## [REQUEST 1]
Answer these questions from the data modeling chapter:
(a) According to the overview, why does mapping domain objects directly to tables fail at scale?
(b) In the read/write ratio table, what schema strategy is given for a 1:1 balanced workload?
(c) In the access pattern table, what key is listed for checking whether user A follows user B?
## [REQUEST 2]
Transcribe the part of the data modeling chapter that begins with the words "The read/write ratio" and ends with "accept query complexity).".
## [REQUEST 3]
Write the next part of the data modeling chapter, picking up where the text stops.

## [READING PASSAGE]
---------------

Chapter 2: Data Modeling for Scale

"The data model you choose will be the most important decision you make. It will outlast every framework, library, and engineer on the team."

Mind Map

Prerequisites

This chapter assumes familiarity with database categories from Ch01. Review SQL basics from System Design Ch09 if needed.

Overview

Most engineers design schemas by mapping their application's domain objects to tables: User becomes users, Order becomes orders. This is a reasonable starting point for small applications, but it fails at scale because it optimizes for the data shape, not the data access pattern.

At scale, the question is not "what does a User look like?" It is "what queries will run against users ten thousand times per second, and does the schema make those queries fast?" This chapter teaches the discipline of access-pattern-driven design — starting from queries, not entities.

Access-Pattern-Driven Design

Start with Queries, Not Entities

The canonical mistake in schema design: sketch the domain model first, then figure out how to query it. This produces schemas that are correct but slow.

The right approach:

List every query the application will run
For each query: identify the access key, the filter conditions, the sort order, and the projected columns
Design the schema to make the high-frequency, high-cardinality queries fast
Accept that low-frequency queries may be slow

Read/Write Ratio Shapes Everything

The read/write ratio of a workload determines whether to prioritize query speed (optimize for reads, accept denormalization) or write speed (normalize, accept query complexity).

Ratio	Typical Workload	Schema Strategy
100:1+ reads	Product catalog, static content	Aggressively denormalize, precompute
10:1 reads	Social feeds, dashboards	Moderate denormalization, materialized views
1:1 balanced	Chat, collaborative editing	Normalize with careful indexing
1:10 writes	Logging, event ingest, IoT	Append-only, partition by time, LSM-friendly

Step 1: Define the Access Patterns

For a simplified social media application, the critical access patterns are:

Query	Frequency	Key	Sort
Get user profile	Very high	`user_id`	—
Get posts by user	High	`user_id`	`created_at DESC`
Get home feed (posts from follows)	Very high	`user_id`	`created_at DESC`
Get post with like count	High	`post_id`	—
Check if user A follows user B	High	`(follower_id, followee_id)`	—
Get follower count	Medium	`user_id`	—

Step 2: Naive ER Diagram

Step 3: Physical Schema with Optimizations

sql

-- Users: primary key lookup is the hot path
CREATE TABLE users (
    id          BIGINT GENERATED ALWAYS AS IDENTITY PRIMARY KEY,
    username    VARCHAR(50) NOT NULL UNIQUE,
    email       VARCHAR(255) NOT NULL UNIQUE,
    bio         TEXT,
    -- Denormalized: precomputed counts avoid expensive COUNT() queries
    post_count      INT NOT NULL DEFAULT 0,
    follower_count  INT NOT NULL DEFAULT 0,
    following_count INT NOT NULL DEFAULT 0,
    created_at  TIMESTAMPTZ NOT NULL DEFAULT NOW()

---------------

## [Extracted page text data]

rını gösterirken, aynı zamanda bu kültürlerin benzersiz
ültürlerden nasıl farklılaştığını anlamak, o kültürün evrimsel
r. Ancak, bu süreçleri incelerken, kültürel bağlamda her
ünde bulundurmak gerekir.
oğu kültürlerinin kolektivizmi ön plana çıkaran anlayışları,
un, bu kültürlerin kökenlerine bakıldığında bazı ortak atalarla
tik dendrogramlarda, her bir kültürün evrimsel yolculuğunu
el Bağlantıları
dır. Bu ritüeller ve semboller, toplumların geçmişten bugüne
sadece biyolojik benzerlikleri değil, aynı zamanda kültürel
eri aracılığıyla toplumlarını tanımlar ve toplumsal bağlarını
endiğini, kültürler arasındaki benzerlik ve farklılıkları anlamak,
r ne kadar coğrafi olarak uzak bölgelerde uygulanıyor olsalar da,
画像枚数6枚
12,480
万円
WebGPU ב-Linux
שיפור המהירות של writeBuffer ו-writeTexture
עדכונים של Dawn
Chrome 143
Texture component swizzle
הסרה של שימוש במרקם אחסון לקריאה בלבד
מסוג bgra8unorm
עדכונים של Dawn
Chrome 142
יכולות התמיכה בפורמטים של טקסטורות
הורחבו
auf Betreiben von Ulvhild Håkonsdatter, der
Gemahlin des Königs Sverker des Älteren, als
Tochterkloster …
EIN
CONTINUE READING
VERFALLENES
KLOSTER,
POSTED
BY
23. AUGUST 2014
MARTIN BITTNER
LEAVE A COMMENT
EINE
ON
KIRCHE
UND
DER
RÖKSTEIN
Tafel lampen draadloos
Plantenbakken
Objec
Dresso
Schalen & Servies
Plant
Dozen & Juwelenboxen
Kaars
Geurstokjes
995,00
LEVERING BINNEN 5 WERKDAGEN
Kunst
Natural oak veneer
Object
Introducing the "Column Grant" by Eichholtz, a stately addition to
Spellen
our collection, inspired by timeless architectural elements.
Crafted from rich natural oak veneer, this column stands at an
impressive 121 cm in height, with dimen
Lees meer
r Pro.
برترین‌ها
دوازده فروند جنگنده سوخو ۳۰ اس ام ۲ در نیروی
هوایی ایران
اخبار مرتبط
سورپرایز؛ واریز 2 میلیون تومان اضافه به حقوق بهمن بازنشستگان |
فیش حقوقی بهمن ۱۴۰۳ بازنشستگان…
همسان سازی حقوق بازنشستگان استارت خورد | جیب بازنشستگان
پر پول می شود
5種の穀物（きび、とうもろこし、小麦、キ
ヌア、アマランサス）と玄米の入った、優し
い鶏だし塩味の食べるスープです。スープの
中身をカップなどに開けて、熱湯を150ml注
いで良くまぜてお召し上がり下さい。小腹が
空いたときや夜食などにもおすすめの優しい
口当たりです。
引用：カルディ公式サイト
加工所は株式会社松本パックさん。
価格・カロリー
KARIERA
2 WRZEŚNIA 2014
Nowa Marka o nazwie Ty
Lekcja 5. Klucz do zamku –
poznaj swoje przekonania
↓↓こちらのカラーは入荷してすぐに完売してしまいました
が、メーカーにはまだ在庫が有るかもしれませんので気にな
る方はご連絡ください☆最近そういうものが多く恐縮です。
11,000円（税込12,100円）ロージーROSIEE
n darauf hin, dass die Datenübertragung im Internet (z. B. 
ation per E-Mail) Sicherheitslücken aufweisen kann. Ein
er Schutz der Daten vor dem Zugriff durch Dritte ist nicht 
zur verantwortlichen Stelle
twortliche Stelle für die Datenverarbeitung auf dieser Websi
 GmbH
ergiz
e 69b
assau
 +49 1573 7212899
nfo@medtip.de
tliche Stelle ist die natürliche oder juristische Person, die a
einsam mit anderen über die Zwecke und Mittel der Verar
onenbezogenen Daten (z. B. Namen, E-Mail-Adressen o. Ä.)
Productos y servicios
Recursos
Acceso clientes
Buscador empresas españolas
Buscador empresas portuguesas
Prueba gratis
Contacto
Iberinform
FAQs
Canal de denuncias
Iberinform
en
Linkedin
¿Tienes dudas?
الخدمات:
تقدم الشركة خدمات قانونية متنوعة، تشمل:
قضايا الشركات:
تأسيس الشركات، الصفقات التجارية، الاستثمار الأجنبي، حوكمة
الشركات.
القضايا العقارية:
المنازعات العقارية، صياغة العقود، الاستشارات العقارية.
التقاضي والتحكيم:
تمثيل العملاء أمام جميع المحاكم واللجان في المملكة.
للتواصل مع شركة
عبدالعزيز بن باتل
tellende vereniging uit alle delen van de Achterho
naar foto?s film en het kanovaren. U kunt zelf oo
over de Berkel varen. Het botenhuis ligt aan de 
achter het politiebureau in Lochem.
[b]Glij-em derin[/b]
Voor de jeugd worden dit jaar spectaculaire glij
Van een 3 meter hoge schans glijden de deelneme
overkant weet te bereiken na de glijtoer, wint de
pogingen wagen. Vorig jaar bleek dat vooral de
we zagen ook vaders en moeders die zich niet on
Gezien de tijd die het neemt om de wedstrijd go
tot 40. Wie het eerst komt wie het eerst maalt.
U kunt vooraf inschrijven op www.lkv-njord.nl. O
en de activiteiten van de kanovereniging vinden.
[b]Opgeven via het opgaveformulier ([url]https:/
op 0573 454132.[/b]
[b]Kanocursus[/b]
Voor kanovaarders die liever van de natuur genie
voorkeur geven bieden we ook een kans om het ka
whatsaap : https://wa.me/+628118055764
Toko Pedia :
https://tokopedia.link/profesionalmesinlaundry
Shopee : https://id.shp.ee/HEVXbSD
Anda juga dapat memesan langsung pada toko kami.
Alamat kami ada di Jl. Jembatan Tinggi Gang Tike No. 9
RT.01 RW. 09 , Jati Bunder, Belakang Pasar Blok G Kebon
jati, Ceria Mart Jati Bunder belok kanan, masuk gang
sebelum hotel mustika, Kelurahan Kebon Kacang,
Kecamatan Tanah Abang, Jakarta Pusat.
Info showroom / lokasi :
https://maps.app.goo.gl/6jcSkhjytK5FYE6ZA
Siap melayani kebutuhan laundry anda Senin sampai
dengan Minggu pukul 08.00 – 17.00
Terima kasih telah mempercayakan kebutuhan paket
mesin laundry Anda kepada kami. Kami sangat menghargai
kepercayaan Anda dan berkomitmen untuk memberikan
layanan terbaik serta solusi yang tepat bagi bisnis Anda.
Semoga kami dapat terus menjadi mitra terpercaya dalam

---------------

## [WRITTEN RESPONSE 1]
(a) It optimizes for the data shape, not the data access pattern.
(b) Normalize with careful indexing.
(c) (follower_id, followee_id)

## [WRITTEN RESPONSE 2]
The read/write ratio of a workload determines whether to prioritize query speed (optimize for reads, accept denormalization) or write speed (normalize, accept query complexity).

## [WRITTEN RESPONSE 3]
);

-- Posts: most common query is user_id + created_at range scan
CREATE TABLE posts (
    id          BIGINT GENERATED ALWAYS AS IDENTITY PRIMARY KEY,
    user_id     BIGINT NOT NULL REFERENCES users(id) ON DELETE CASCADE,
    content     TEXT NOT NULL,
    -- Denormalized: precomputed to avoid JOIN on every post render
    like_count  INT NOT NULL DEFAULT 0,
    created_at  TIMESTAMPTZ NOT NULL DEFAULT NOW()
);

-- Critical index: covering index for the "posts by user, sorted by date" query
CREATE INDEX idx_posts_user_created
    ON posts (user_id, created_at DESC)
    INCLUDE (content, like_count);

-- Follows: composite primary key = O(1) "does A follow B?" lookup
CREATE TABLE follows (
    follower_id BIGINT NOT NULL REFERENCES users(id) ON DELETE CASCADE,
    followee_id BIGINT NOT NULL REFERENCES users(id) ON DELETE CASCADE,
    created_at  TIMESTAMPTZ NOT NULL DEFAULT NOW(),
    PRIMARY KEY (follower_id, followee_id)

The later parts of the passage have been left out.